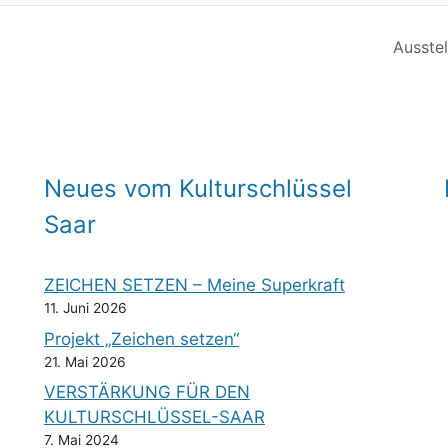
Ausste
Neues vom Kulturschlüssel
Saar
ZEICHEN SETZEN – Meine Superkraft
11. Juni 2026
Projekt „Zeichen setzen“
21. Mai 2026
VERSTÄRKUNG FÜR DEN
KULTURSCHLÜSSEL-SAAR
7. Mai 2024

...

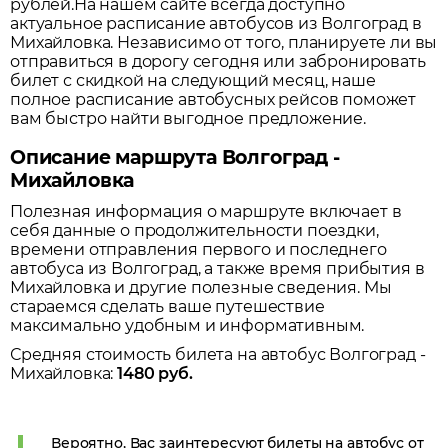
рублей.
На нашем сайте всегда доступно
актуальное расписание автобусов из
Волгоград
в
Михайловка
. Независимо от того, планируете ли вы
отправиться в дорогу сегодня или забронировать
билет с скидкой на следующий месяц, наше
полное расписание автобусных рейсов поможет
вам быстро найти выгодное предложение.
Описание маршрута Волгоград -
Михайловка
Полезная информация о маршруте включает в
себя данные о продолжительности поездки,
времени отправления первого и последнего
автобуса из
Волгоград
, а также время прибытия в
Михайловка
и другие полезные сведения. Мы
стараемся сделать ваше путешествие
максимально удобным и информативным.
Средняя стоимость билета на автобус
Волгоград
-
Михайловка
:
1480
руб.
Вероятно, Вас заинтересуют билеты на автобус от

### INSTRUCTION
Locate every line in the material that contains the string "расписание" and copy each of those lines in full.

### ANSWER SPACE
актуальное расписание автобусов из
полное расписание автобусных рейсов поможет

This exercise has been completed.